Actual variance for the sample data is 0.663 while the theoretical variance is 0.625. Both these values are again quite close to each other.

Approximately Normal Distribution

To prove the concept, we use the following three steps:

1.Create an approximate normal distribution and see how the sample data aligns with it. 2.Compare the confidence interval along with the mean and variance with normal distribution. 3.q-q plot for quantiles

Step 1

plotdata <- data.frame(sim_mean);
m <- ggplot(plotdata, aes(x =sim_mean))
m <- m + geom_histogram(aes(y=..density..), colour="black",
fill = "olivedrab2")
m + geom_density(colour="red", size=1);
## stat_bin: binwidth defaulted to range/30. Use 'binwidth = x' to adjust this.

The figure above shows that the histogram can be adeqautely approximated with the normal distribution.

Step 2

In the sections above, we have proved that the variance and mean of sample data closely resemble those of normal distribution.

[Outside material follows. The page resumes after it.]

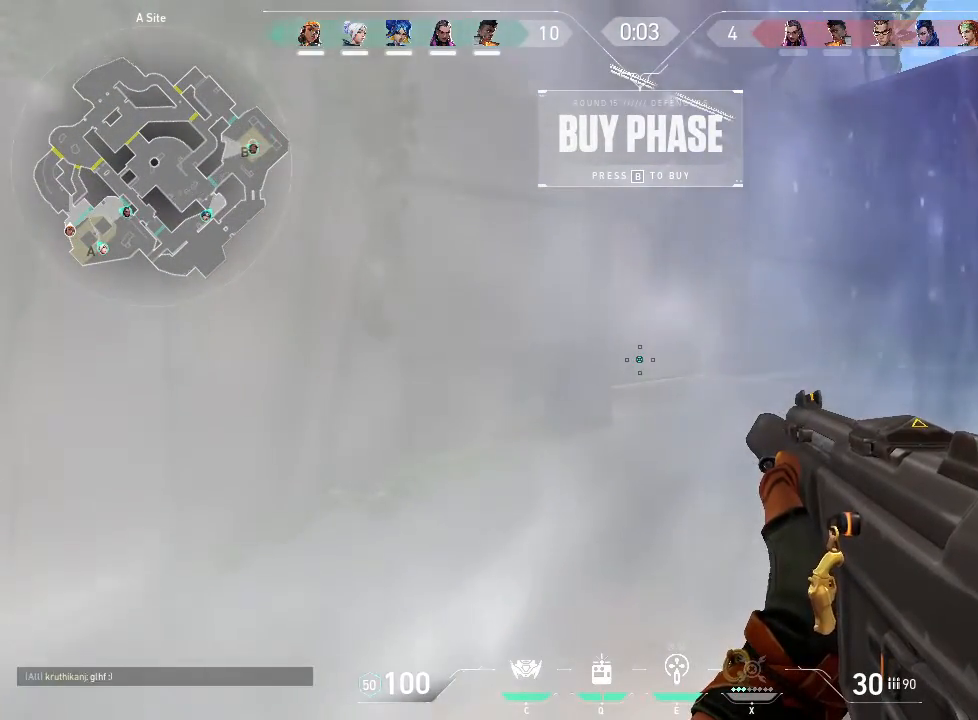
{"keys": [], "mouse": [], "events": []}
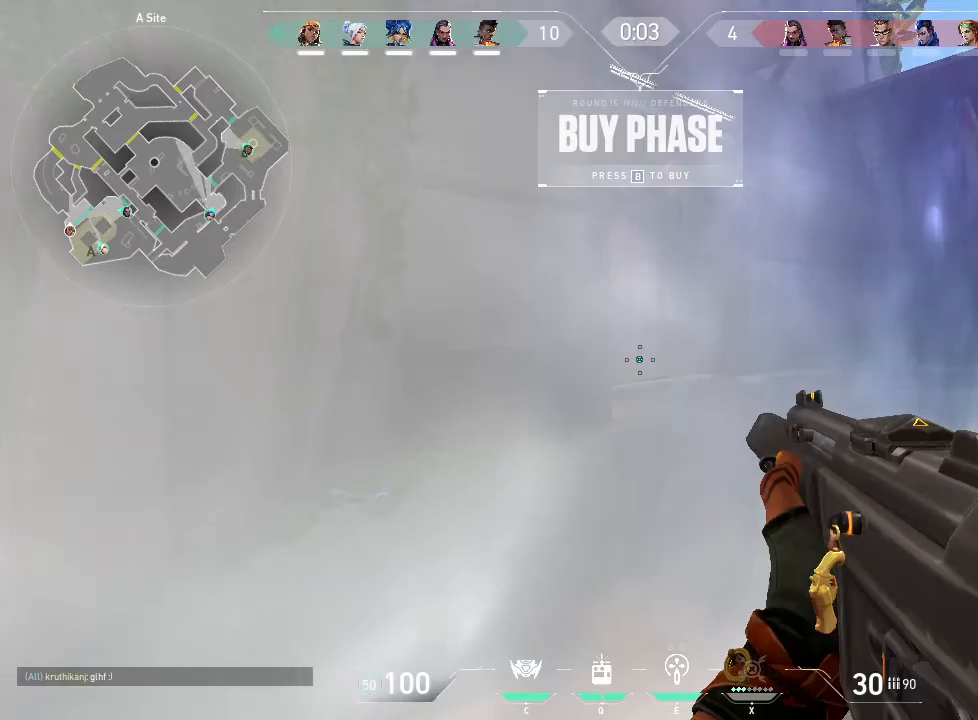
{"keys": [], "mouse": [], "events": []}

Lets also try to match the confidence intervals which are calculated below:

actual_conf_interval <- round (mean(sim_mean) + c(-1,1)*1.96*sd(sim_mean)/sqrt(n),3)
theory_conf_interval <- theory_mean + c(-1,1)*1.96*sqrt(theory_var)/sqrt(n);
actual_conf_interval
## [1] 4.749 5.254
theory_conf_interval
## [1] 4.755 5.245

Actual 95% confidence interval [4.749, 5.254]. Theoretical 95% confidence interval [4.755, 5.245]

Step 3

qqnorm(sim_mean); qqline(sim_mean)

The theoretical quantiles also match closely with the actual quantiles. These three evidences prove that the distribution is approximately normal.